━━━ Teks Bacaan ━━━
JAKARTA--Kasus
berdarah di area perkebunan sawit Kabupaten Mesuji Lampung dan
Kecamatan Mesuji, Ogan Kemering Ilir (OKI), Sumsel, dinilai hanya puncak
gunung es. Di sejumlah daerah, perkara serupa sering terjadi. Hanya
kadar kekerasan saja yang membedakan.
Direktur Eksekutif Wahana Lingkungan Hidup Indonesia (Walhi) Berry Nahdian Forkan mengatakan, konflik lahan antara petani dengan perusahaan sawit semakin runcing karena keterlibatan aparat kepolisian. Walhi menyebut aparat lebih berperan sebagai centeng perusahaan, dibanding membela warga.
"Keterlibatan aparat polisi dalam semua kasus justru bukan untuk meredam konflik melainkan melindungi perusahaan. Maka jangan heran jika organisasi masyarakat sipil mengkategorikan mereka sebagai centeng perusahaan," kata Berry Nahdian di Sekertariat Walhi, Jakarta Selatan, kemarin (16/12).
Dengan tegas, Walhi mendesak Kapolri Jenderal Timur Pradopo agar segera menarik seluruh personilnya dari area perkebunan sawit di beberapa daerah Indonesia.
Walhi memberi contoh peran aparat di tragedi Mesuji. Menurut Bery, pemicu konflik karena pihak perusahaan perkebunan sawit telah merampas dan menguasai tanah warga sejak lama. Perusahaan lantas meminta aparat tersebut menjaga dan mengamankan wilayah tanah perusahaan dari serangan warga yang biasanya melawan karena merasa tanahnya dirampas.
━━━ Catatan Kumpulan Data ━━━
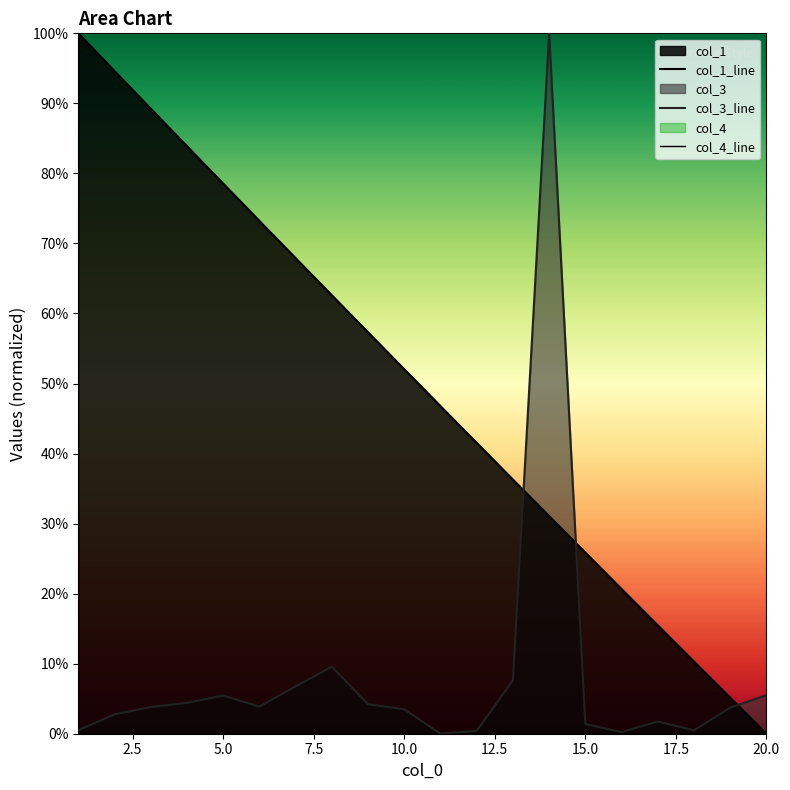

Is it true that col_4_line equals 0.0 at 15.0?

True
━━━
━━━ Catatan Kumpulan Data ━━━
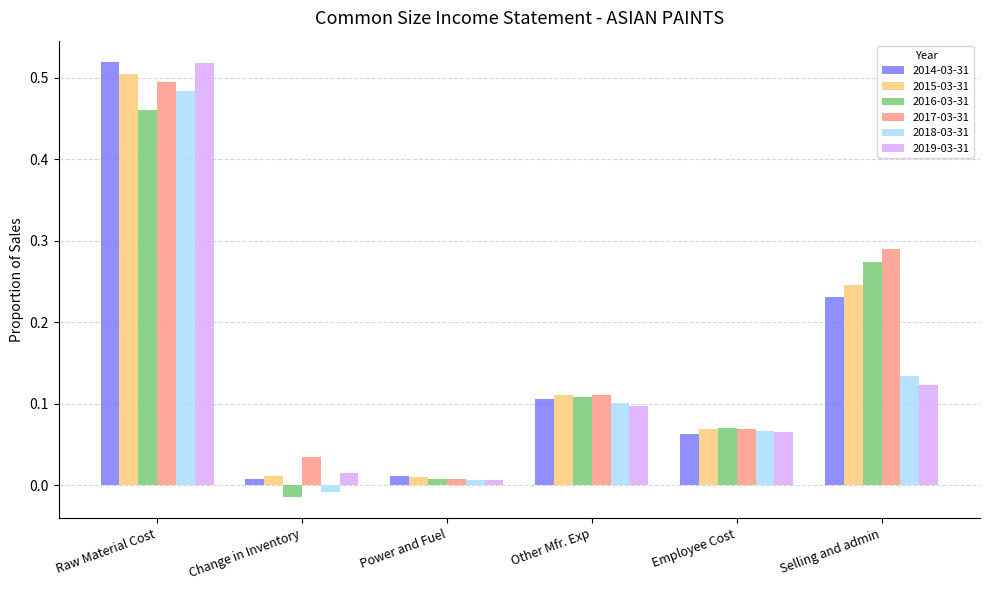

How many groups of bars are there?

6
━━━
━━━ Catatan Kumpulan Data ━━━
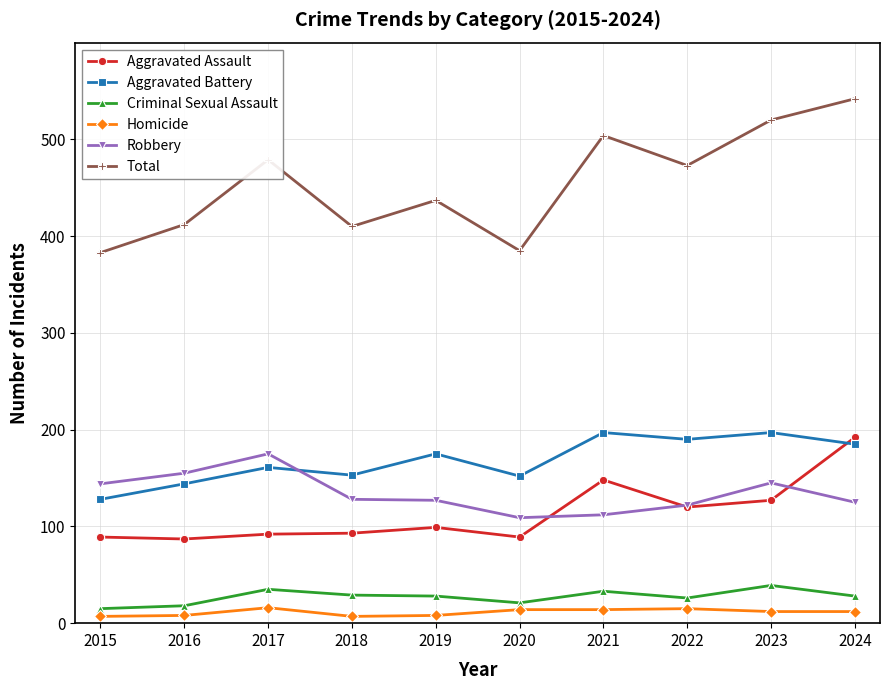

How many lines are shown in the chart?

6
━━━
Soal:
Dalam berita tentang konflik lahan sawit di Mesuji, siapa yang didesak Walhi agar menarik seluruh personilnya dari area perkebunan sawit?

Pembahasan Soal:
Kapolri Jenderal Timur Pradopo.